• The problem:
How many of the lines below contain the word "down"? Reply with the number only.

• Data supplied:
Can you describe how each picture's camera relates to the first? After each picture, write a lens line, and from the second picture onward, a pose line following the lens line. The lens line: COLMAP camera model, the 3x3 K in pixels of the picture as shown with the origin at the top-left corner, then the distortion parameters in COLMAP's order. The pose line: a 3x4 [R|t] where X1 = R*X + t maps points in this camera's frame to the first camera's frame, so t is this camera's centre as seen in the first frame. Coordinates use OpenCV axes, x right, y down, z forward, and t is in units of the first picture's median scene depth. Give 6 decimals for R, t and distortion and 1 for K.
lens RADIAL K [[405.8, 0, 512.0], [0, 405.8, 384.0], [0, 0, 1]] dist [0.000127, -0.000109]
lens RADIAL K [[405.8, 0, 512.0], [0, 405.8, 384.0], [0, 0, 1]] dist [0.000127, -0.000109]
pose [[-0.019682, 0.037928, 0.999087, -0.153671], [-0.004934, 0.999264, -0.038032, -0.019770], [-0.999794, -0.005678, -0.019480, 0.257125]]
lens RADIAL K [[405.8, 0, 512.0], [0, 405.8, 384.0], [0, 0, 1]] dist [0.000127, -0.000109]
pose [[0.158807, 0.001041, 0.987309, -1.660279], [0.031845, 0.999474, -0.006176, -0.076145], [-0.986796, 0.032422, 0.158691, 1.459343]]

---

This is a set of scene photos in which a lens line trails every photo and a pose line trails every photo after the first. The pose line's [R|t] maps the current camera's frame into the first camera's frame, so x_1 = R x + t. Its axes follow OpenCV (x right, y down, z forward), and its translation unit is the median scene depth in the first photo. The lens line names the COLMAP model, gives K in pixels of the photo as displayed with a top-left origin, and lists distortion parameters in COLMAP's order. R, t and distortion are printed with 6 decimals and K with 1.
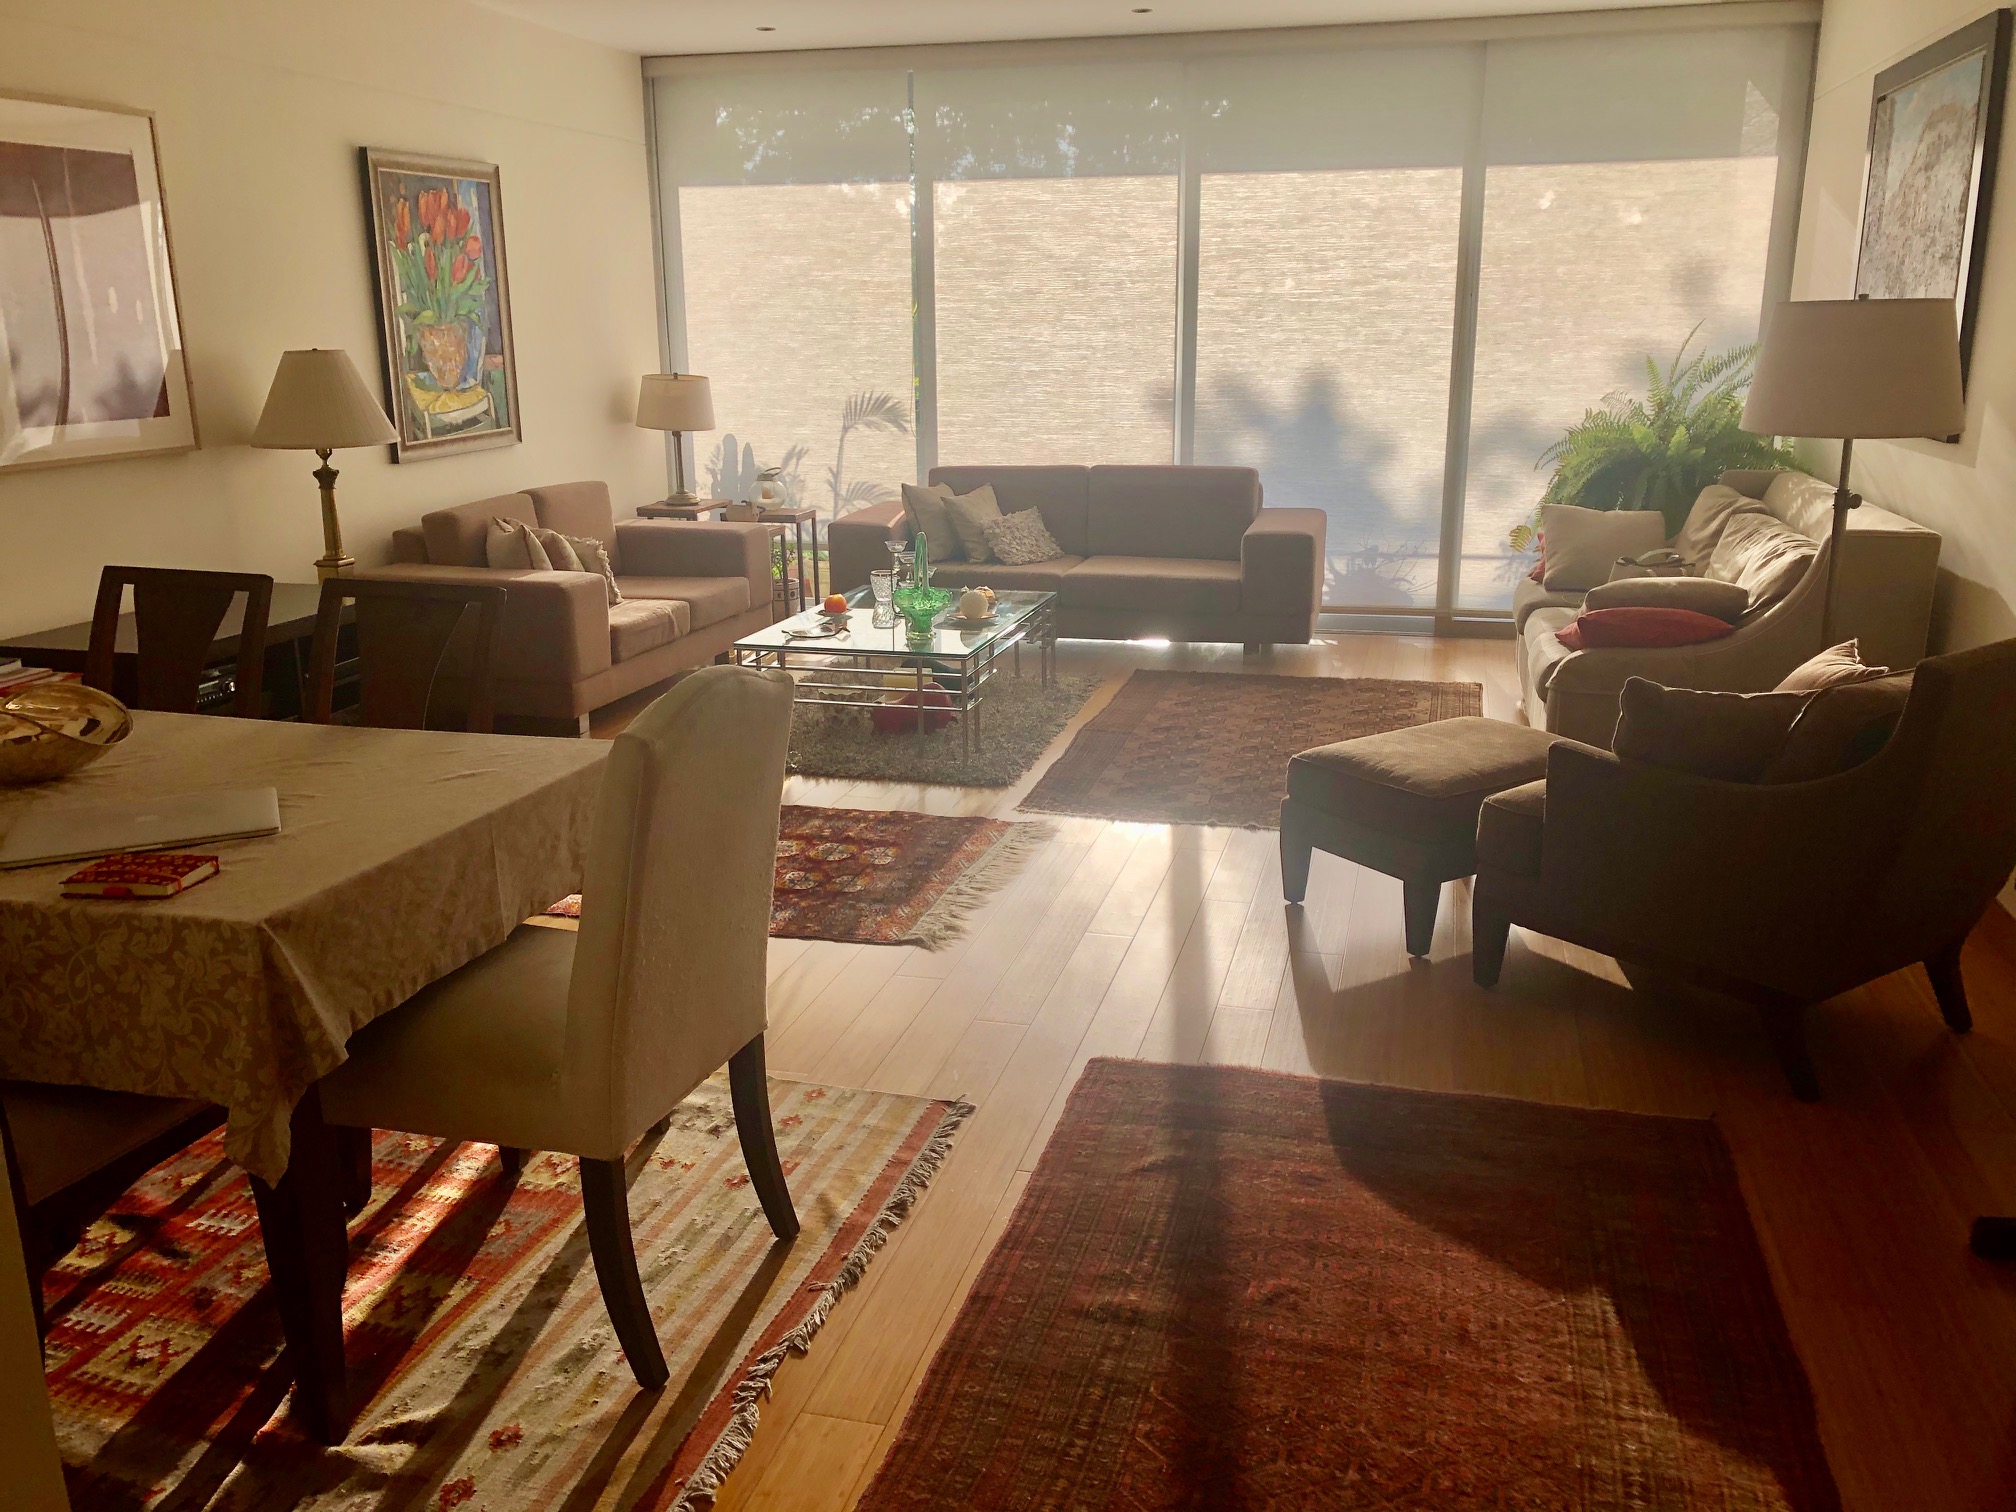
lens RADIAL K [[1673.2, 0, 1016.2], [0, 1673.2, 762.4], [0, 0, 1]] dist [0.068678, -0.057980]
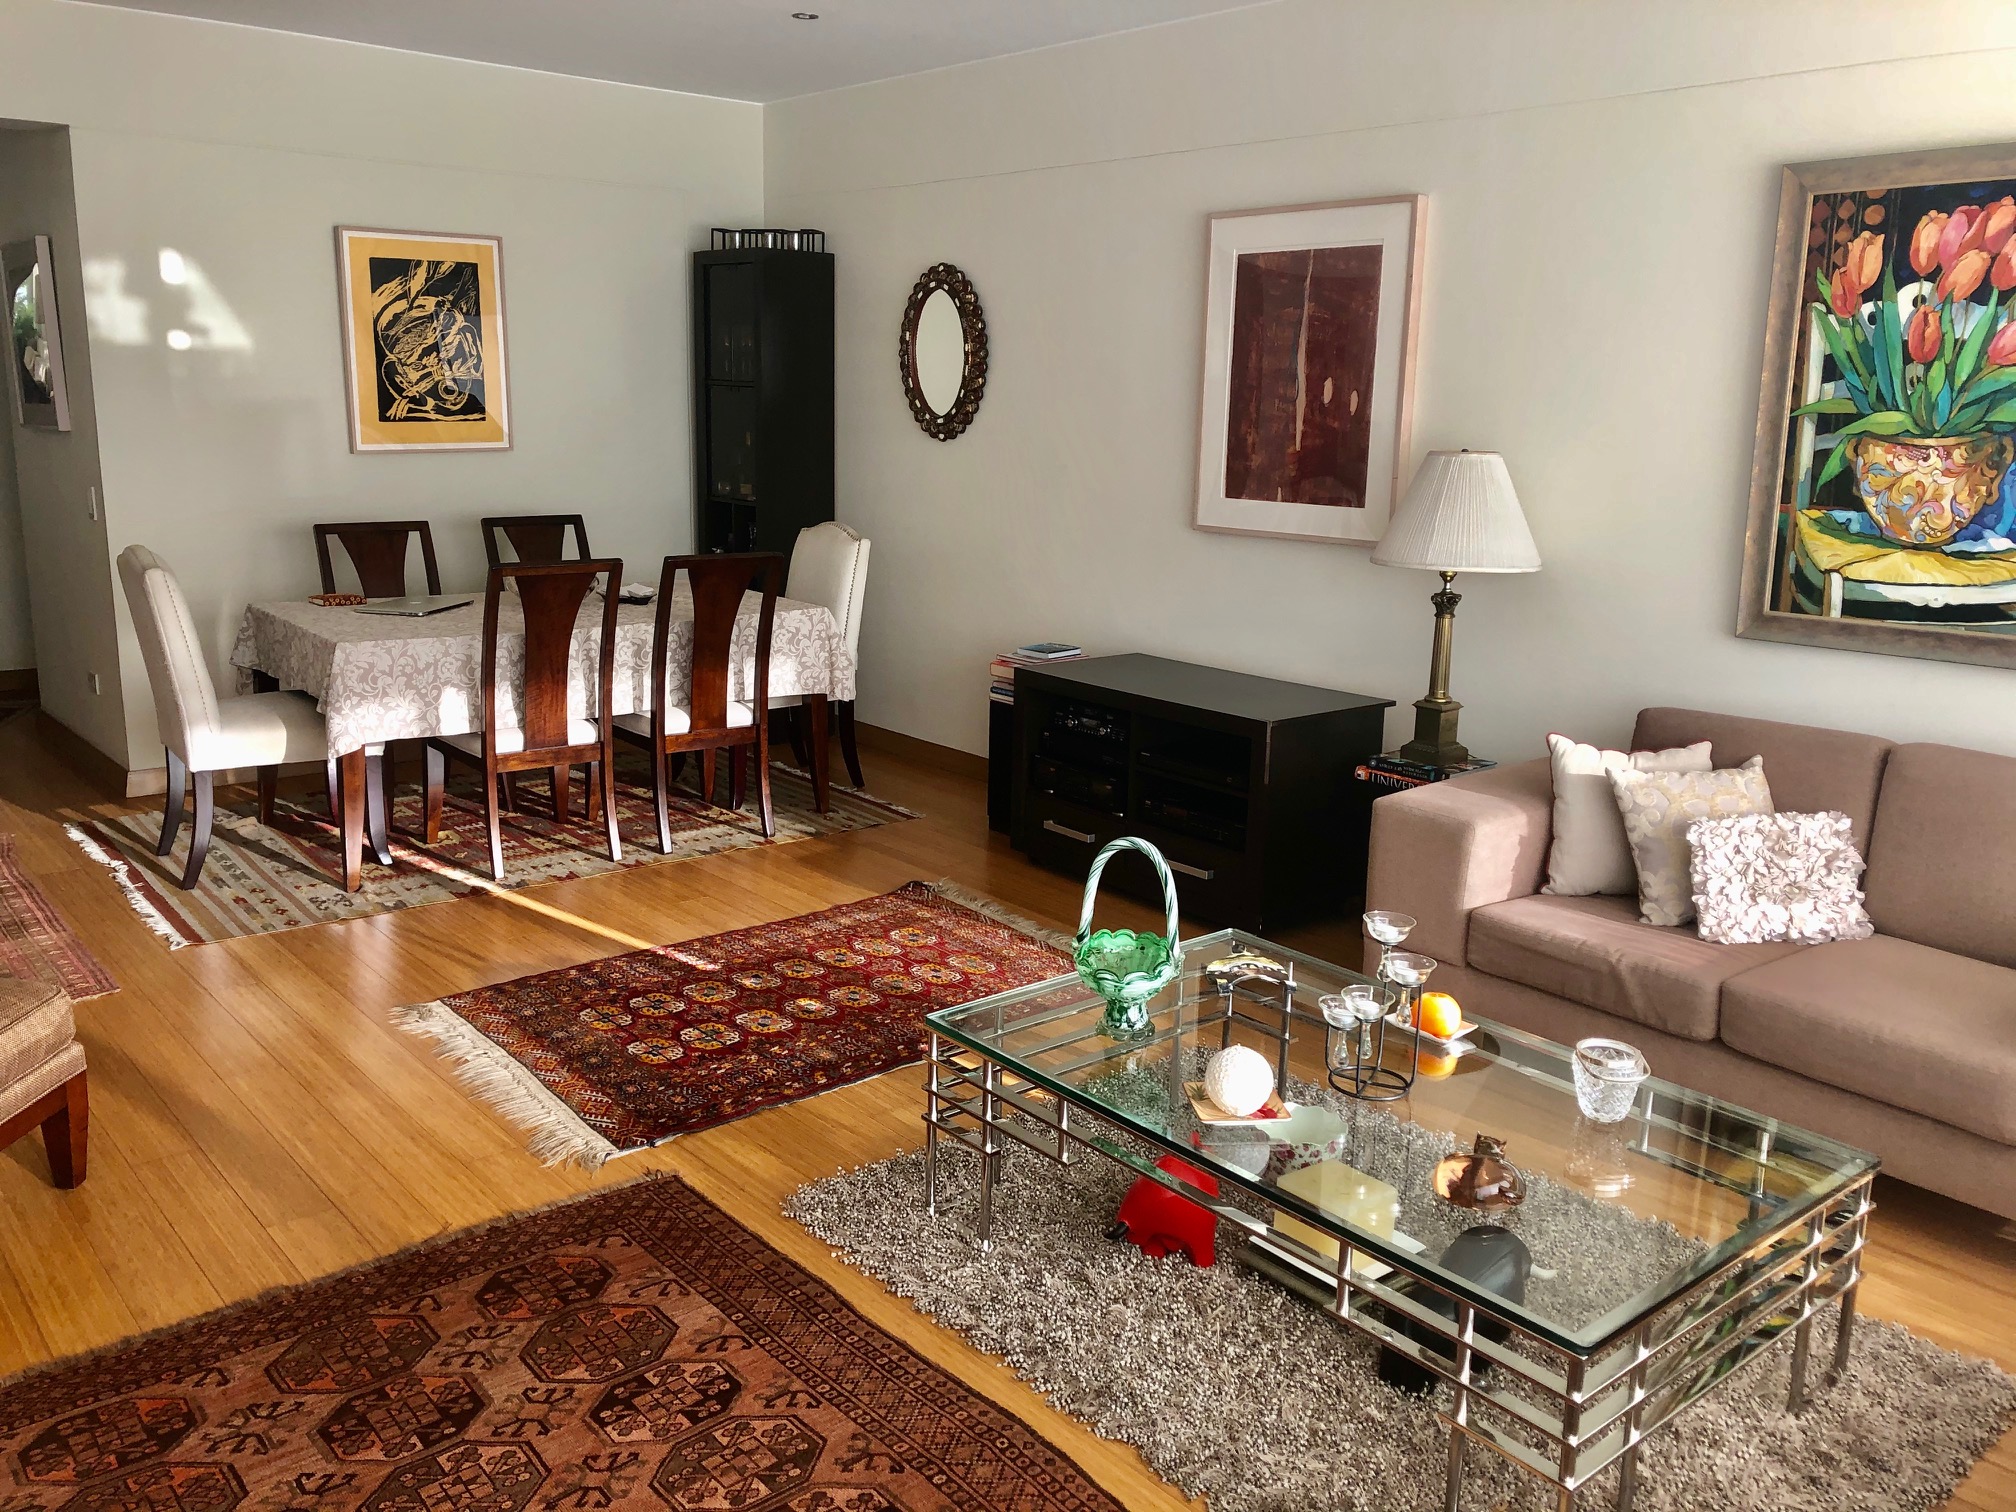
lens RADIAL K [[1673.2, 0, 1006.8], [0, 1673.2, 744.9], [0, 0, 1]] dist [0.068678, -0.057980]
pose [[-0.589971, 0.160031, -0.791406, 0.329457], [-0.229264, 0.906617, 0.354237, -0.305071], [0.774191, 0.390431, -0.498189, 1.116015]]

• Written response:
2